Douwes Dekker mulai bekerja sebagai commies muda—jabatan ketatausahaan di atas jurutulis—di Algemeene Rekenkamer (Kantor Pengawas Keuangan). Rupanya ia merasa cocok di sana, dan dari kenyataan, ia dapat pindah ke pemerintahan dalam negeri. Dua tahun di sana, ia menunjukkan kedekatannya dengan para pejabat lainnya. Ia pun ditempatkan sebagai commies Keresidenan Bagelen di Purworejo, lalu pada tahun 1848 jadi Sekretaris Keresidenan Manado. Hubungannya dengan rakyat terbatas. Setelah itu, ia bertugas sebagai Asisten Residen Ambon, dan pada tahun 1856 ia ditunjuk sebagai Asisten Residen Kabupaten Lebak di Rangkasbitung. Baru beberapa minggu ia bertugas di Lebak, wataknya sebagai pecundang tampak. Ia mengadukan Bupati karena tindakan yang menurut pendapatnya sewenang-wenang. Karena pengaduannya tidak ditanggapi, ia meneruskannya ke Gubernur Jenderal yang rupanya ia kenal secara pribadi. Karena tanggapan Gubernur Jenderal yang menurut pendapatnya tidak sesuai dengan yang semestinya, ujungnya, Douwes Dekker minta berhenti dari dinas. Permintaan itu disetujui dan ia pun kembali ke negeri Belanda, ke tempat kelahirannya, Amsterdam.

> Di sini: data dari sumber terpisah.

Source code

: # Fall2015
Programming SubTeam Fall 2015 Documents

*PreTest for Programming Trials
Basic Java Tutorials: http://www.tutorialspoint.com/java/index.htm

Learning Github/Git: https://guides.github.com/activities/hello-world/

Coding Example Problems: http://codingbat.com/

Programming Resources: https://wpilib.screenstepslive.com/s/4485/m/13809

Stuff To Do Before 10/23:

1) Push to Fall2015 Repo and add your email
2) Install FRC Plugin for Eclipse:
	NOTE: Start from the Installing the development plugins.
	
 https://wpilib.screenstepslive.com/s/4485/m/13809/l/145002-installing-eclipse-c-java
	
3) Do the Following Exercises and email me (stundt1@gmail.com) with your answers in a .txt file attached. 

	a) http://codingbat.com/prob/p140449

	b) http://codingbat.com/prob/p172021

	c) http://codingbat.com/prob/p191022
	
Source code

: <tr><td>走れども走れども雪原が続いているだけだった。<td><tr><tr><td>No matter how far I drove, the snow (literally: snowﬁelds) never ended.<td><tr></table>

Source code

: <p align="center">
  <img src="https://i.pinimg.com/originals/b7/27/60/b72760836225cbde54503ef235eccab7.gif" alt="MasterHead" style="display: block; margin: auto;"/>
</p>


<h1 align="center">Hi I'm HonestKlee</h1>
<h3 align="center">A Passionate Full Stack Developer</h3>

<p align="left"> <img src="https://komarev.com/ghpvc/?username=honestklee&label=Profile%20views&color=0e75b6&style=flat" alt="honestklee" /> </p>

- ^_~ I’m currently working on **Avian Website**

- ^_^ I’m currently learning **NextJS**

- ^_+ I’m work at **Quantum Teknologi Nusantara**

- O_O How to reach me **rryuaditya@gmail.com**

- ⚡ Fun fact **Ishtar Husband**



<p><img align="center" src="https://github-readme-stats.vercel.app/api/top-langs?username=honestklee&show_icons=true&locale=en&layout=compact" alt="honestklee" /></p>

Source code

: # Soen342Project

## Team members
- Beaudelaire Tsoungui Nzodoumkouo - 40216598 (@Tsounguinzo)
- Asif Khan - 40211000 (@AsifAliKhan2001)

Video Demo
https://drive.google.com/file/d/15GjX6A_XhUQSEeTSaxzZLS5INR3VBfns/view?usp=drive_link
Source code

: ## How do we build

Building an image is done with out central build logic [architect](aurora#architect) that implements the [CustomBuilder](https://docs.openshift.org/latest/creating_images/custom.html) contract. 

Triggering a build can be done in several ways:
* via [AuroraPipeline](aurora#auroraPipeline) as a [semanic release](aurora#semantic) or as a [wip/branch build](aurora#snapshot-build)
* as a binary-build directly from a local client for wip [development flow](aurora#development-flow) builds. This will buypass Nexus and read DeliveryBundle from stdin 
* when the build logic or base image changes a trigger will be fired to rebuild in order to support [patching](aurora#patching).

Di Amsterdam pula Douwes Dekker mengalami kelahirannya kedua, kali ini sebagai penulis. Nama samaran yang dipilihnya Multatuli, bahasa Latin yang artinya 'Saya telah banyak menderita'. Semua unek-unek dalam benaknya kemudian dituangkan dalam buku “Max Havelaar of de Koffieveilingan van Amsterdam” (Max Havelaar atau lelang kopi Amsterdam”).

Itulah buku yang membuat Douwes Dekker jadi mashur. Buku itu juga muat ucapannya yang mengiaskan negeri ini ' . . . als een gordel van smaragd die zich slingert rond de evenaar . . . ' (bagaikan untaian zamrud yang terjulai di sepanjang katulistiwa), yang kemudian sangat terkenal. Buku itu juga berisi adegan ketika ia berpidato di depan para pemuka di Lebak.